» Task details:
The required output is the exact run of lines below that opens at the line with "staining of human" and closes at the line with "of testis cancer".

» Material provided:
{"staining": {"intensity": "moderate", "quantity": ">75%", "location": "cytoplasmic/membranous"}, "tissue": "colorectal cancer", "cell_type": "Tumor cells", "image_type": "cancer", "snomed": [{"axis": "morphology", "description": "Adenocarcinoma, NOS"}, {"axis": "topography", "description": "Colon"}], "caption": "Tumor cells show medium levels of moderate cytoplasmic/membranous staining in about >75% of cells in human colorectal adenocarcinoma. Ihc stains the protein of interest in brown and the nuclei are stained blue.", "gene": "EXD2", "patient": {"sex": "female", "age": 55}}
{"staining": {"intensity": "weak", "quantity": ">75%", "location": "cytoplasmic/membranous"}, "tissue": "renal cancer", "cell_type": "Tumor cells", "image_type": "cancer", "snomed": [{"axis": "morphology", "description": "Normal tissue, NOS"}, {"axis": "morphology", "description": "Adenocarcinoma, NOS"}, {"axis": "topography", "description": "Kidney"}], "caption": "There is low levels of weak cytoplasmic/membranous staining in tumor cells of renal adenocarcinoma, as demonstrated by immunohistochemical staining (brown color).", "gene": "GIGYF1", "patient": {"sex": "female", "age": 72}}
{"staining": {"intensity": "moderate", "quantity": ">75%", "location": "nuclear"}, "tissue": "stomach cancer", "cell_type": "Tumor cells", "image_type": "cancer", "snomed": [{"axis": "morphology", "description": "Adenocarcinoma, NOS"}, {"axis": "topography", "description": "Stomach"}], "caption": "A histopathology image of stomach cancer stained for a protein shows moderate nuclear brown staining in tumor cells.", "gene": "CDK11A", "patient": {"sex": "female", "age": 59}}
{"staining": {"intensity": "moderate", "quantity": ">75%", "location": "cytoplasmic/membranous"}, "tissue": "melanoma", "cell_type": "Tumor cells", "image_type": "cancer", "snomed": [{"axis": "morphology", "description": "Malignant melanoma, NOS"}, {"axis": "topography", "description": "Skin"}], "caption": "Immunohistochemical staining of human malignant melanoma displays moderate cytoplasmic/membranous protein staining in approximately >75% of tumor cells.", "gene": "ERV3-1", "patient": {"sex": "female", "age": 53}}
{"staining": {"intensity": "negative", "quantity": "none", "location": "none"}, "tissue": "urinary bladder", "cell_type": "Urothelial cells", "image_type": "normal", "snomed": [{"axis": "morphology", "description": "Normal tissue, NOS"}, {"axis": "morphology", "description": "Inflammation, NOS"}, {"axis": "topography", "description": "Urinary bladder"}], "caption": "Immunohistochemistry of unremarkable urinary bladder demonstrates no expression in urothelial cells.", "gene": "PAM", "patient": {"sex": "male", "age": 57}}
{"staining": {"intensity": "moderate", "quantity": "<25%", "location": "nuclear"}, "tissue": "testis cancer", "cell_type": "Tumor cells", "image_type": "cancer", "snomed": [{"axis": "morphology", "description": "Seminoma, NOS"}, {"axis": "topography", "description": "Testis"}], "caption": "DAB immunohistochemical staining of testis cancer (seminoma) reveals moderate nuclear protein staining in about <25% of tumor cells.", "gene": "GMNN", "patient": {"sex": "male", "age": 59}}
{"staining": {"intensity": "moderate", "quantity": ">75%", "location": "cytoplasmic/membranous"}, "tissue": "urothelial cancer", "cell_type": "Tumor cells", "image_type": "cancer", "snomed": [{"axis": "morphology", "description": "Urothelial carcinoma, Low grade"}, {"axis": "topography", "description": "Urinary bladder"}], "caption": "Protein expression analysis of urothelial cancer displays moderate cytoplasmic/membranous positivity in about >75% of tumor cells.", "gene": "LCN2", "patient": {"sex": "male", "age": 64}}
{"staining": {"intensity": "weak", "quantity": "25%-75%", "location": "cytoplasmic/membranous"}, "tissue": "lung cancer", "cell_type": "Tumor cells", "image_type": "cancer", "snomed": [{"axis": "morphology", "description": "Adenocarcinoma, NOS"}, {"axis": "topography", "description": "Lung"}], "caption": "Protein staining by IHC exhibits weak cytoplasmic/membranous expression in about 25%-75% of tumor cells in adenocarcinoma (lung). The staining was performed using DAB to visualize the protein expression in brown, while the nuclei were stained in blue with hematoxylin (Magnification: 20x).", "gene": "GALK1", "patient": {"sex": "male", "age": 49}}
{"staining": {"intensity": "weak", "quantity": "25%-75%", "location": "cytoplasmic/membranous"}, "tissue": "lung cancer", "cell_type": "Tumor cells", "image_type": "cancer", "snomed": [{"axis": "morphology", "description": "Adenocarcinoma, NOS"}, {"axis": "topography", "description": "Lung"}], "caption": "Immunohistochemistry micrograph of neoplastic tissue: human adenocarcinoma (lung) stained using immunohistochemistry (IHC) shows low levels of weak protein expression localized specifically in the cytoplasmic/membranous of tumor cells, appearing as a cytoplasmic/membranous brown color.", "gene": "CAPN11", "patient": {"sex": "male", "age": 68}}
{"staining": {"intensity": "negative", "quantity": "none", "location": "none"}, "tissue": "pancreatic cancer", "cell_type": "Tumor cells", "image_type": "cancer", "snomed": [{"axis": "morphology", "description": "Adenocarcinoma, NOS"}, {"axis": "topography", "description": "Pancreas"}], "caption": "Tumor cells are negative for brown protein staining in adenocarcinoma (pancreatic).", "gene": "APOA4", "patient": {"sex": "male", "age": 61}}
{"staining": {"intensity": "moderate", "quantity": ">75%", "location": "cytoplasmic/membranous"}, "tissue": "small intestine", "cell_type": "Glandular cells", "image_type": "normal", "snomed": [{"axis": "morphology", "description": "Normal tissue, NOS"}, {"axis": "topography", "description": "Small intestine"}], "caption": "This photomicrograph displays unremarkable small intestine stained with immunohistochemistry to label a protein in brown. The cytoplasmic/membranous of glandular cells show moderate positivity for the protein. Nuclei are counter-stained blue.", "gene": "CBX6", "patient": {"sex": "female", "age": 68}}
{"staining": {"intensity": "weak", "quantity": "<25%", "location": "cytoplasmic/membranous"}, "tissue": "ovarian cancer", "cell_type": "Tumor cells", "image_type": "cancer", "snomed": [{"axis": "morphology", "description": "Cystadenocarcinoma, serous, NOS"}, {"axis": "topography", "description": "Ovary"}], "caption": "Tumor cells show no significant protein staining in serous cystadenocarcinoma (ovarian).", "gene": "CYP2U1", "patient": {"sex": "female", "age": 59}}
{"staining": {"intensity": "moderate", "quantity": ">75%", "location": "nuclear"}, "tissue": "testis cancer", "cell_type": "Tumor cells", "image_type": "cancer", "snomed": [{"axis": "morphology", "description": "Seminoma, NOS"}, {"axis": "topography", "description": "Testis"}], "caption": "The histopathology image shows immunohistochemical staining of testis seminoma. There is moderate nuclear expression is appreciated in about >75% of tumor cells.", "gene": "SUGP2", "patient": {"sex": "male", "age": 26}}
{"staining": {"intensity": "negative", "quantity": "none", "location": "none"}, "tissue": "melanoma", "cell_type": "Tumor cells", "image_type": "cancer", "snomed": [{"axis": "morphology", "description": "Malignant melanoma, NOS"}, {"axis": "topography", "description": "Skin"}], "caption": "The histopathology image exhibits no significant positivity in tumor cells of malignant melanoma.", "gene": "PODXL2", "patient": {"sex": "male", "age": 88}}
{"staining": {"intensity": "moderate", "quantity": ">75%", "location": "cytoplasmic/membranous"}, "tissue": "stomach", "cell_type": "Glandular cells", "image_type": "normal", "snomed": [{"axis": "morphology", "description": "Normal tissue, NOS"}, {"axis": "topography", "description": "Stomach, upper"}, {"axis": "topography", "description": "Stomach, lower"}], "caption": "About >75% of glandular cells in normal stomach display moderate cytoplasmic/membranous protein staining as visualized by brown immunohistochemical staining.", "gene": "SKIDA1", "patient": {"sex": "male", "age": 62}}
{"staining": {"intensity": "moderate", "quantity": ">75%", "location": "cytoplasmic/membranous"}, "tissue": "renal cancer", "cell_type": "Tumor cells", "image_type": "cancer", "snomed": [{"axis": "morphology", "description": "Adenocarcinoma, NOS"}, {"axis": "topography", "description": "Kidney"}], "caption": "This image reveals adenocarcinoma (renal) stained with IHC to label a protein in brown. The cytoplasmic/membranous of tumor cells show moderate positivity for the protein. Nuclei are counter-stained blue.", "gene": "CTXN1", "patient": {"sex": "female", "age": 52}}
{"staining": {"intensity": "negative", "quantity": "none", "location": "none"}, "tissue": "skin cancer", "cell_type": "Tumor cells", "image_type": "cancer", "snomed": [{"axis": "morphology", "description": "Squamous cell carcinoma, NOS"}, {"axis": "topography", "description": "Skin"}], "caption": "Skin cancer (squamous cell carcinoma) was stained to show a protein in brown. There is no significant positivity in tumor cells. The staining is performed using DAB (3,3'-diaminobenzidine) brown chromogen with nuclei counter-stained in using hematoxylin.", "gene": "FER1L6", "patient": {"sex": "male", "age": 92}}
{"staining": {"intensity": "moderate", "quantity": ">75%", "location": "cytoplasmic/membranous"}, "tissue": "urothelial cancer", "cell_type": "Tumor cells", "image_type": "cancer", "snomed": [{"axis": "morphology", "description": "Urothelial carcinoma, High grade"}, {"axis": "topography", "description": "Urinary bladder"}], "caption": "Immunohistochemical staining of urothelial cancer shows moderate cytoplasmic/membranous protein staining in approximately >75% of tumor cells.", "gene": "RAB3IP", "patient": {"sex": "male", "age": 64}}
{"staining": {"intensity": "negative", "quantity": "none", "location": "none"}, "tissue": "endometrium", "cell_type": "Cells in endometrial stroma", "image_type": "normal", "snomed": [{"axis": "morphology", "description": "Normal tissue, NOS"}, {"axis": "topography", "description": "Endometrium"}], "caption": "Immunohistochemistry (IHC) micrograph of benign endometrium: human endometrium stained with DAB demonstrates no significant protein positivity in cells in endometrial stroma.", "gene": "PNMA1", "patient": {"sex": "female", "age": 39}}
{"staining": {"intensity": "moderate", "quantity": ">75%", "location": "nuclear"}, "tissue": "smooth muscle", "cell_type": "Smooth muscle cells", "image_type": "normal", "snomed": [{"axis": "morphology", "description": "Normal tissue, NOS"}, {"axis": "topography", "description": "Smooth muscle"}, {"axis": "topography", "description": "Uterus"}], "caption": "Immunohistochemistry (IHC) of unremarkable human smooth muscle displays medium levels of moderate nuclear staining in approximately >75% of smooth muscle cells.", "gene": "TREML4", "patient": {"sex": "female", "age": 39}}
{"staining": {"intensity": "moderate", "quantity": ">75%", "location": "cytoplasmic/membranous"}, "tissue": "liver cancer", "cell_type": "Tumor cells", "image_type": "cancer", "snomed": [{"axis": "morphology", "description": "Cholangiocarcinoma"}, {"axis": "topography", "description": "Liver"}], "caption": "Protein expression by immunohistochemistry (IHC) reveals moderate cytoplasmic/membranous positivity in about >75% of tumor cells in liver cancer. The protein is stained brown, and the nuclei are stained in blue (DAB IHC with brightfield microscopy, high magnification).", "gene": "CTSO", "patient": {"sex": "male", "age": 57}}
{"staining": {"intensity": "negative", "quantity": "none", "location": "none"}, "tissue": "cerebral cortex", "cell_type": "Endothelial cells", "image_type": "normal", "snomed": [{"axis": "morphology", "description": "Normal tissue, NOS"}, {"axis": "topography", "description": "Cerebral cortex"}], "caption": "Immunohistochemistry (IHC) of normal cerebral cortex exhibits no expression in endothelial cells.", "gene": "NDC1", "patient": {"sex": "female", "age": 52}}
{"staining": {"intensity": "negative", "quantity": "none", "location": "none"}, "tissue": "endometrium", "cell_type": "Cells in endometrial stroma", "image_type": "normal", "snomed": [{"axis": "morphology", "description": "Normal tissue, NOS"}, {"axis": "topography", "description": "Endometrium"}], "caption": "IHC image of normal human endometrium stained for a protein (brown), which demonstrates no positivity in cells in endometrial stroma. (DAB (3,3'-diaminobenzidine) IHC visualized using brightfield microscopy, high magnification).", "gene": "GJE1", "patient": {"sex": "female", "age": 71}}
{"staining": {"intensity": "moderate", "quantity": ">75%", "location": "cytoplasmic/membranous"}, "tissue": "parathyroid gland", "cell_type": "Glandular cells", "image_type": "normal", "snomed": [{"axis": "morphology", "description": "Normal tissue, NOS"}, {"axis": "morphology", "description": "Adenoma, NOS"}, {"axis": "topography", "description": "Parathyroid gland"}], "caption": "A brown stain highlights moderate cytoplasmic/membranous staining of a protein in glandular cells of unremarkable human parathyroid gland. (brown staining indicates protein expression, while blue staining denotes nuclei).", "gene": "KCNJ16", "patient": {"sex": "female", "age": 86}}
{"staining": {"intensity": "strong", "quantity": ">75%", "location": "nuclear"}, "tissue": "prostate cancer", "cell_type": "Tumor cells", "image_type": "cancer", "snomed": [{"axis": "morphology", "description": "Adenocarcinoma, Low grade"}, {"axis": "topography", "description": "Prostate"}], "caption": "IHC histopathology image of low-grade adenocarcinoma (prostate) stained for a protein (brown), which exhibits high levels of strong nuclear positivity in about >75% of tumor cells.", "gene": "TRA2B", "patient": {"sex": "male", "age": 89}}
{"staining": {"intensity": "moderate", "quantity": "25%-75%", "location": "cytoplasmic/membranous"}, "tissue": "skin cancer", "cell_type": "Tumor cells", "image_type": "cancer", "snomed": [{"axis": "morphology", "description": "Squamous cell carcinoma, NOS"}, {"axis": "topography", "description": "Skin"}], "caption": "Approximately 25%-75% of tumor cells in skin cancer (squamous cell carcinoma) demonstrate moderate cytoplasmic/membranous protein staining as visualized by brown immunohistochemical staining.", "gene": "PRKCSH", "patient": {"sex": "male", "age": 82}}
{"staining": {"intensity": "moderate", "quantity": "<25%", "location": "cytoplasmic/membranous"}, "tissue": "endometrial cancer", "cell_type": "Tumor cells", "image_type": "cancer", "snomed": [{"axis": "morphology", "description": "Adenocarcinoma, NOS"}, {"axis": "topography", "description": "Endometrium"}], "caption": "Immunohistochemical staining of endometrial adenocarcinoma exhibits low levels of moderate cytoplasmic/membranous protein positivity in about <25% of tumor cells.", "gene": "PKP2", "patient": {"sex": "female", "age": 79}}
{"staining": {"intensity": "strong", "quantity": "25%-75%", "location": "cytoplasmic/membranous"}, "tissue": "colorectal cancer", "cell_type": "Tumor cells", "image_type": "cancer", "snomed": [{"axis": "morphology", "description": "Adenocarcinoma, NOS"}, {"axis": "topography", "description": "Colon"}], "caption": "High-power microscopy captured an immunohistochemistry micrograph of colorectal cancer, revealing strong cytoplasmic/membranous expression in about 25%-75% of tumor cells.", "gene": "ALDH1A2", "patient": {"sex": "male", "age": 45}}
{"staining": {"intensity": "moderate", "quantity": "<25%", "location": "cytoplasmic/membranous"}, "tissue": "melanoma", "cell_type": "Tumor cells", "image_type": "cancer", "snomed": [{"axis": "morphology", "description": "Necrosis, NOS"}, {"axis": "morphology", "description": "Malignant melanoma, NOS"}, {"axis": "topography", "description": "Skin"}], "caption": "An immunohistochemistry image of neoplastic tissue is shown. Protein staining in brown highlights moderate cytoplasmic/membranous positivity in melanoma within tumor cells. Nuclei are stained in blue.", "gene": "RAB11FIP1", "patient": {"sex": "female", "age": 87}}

» Exercise result:
{"staining": {"intensity": "moderate", "quantity": ">75%", "location": "cytoplasmic/membranous"}, "tissue": "melanoma", "cell_type": "Tumor cells", "image_type": "cancer", "snomed": [{"axis": "morphology", "description": "Malignant melanoma, NOS"}, {"axis": "topography", "description": "Skin"}], "caption": "Immunohistochemical staining of human malignant melanoma displays moderate cytoplasmic/membranous protein staining in approximately >75% of tumor cells.", "gene": "ERV3-1", "patient": {"sex": "female", "age": 53}}
{"staining": {"intensity": "negative", "quantity": "none", "location": "none"}, "tissue": "urinary bladder", "cell_type": "Urothelial cells", "image_type": "normal", "snomed": [{"axis": "morphology", "description": "Normal tissue, NOS"}, {"axis": "morphology", "description": "Inflammation, NOS"}, {"axis": "topography", "description": "Urinary bladder"}], "caption": "Immunohistochemistry of unremarkable urinary bladder demonstrates no expression in urothelial cells.", "gene": "PAM", "patient": {"sex": "male", "age": 57}}
{"staining": {"intensity": "moderate", "quantity": "<25%", "location": "nuclear"}, "tissue": "testis cancer", "cell_type": "Tumor cells", "image_type": "cancer", "snomed": [{"axis": "morphology", "description": "Seminoma, NOS"}, {"axis": "topography", "description": "Testis"}], "caption": "DAB immunohistochemical staining of testis cancer (seminoma) reveals moderate nuclear protein staining in about <25% of tumor cells.", "gene": "GMNN", "patient": {"sex": "male", "age": 59}}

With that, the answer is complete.